→ Source extract
═══

Ministry of Energy and Natural Resources (Bhutan)

Ministry overview
- Jurisdiction: Government of Bhutan
- Minister responsible: Gem Tshering, Minister of Energy and Natural Resources;
- Website: www.moenr.gov.bt

= Ministry of Energy and Natural Resources (Bhutan) =

Government ministry of Bhutan

Ministry of Energy and Natural Resources (Dzongkha: ནུས་ཤུགས་དང་རང་བཞིན་ཐོན་སྐྱེད་ལྷན་ཁག།; Wylie: nus shugs dang rang bzhin thon skyed lhan khag) is a new ministry of Bhutan created with the enactment of the Civil Service Reform Act of Bhutan 2022. The new ministry is responsible for sustainable development of energy and natural resources while ensuring optimal contribution to national welfare.

== Background ==
The Ministry of Energy and Natural Resources was created with the enactment of the Civil Service Reform Act of Bhutan 2022 on December 30, 2022.

═══

→ Recorded information
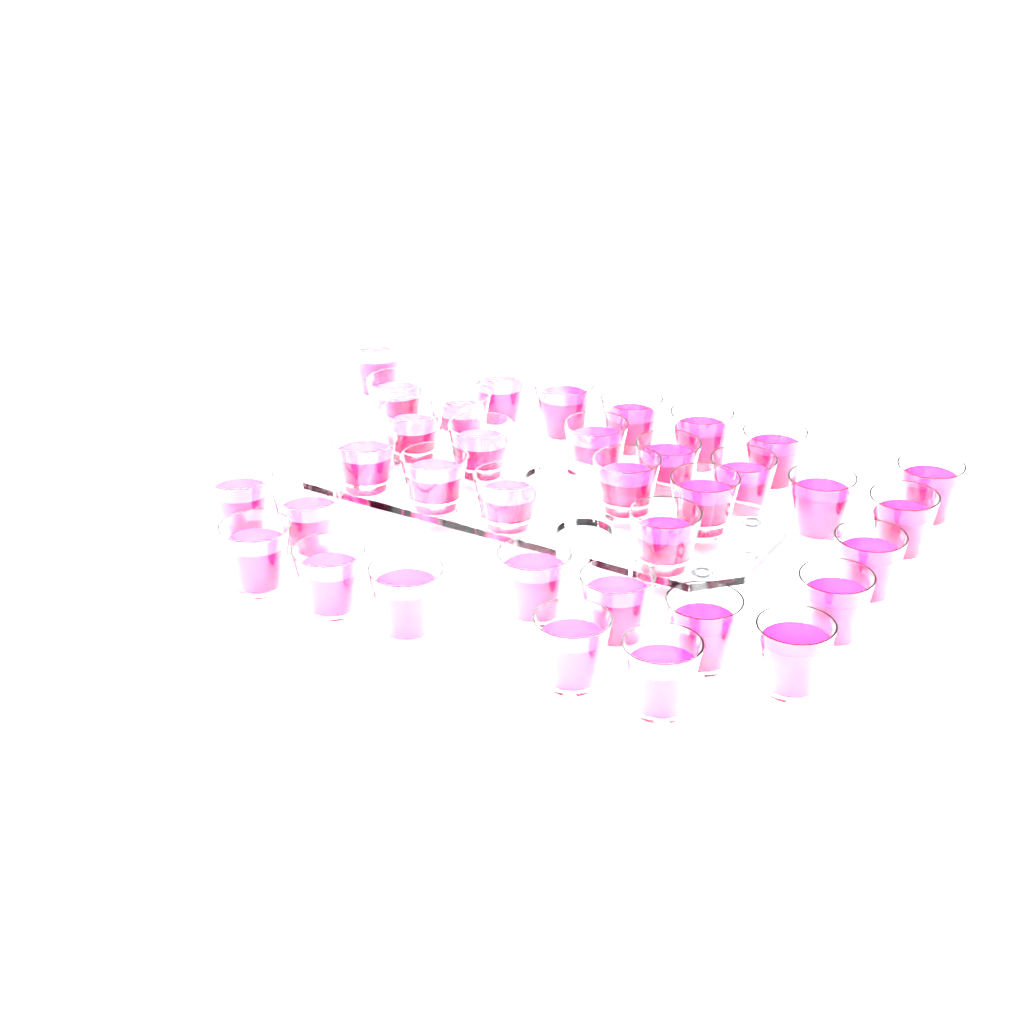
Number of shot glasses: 35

═══

→ What you are asked to do
Write the next part of the article on Bhutan's Ministry of Energy and Natural Resources, picking up after its last sentence.

→ Final result
== Vision ==
"Sustainable development of energy and natural resources for the economic transformation of the country while ensuring environmental integrity."

== Mission ==
"Ensuring the optimal contribution to national welfare by utilizing energy and natural resources in the most efficient and environmentally-conscious manner."

== Departments ==
The Departments under Ministry of Energy and Natural Resources:

- Department of Water,
- Department of Energy,
- Department of Geology and Mines,
- Department of Forests and Park Services,
- Department of Environment and Climate Change,
- Electricity Regulatory Authority.

== Minister ==

- Lyonpo Gem Tshering (28 January 2024-present)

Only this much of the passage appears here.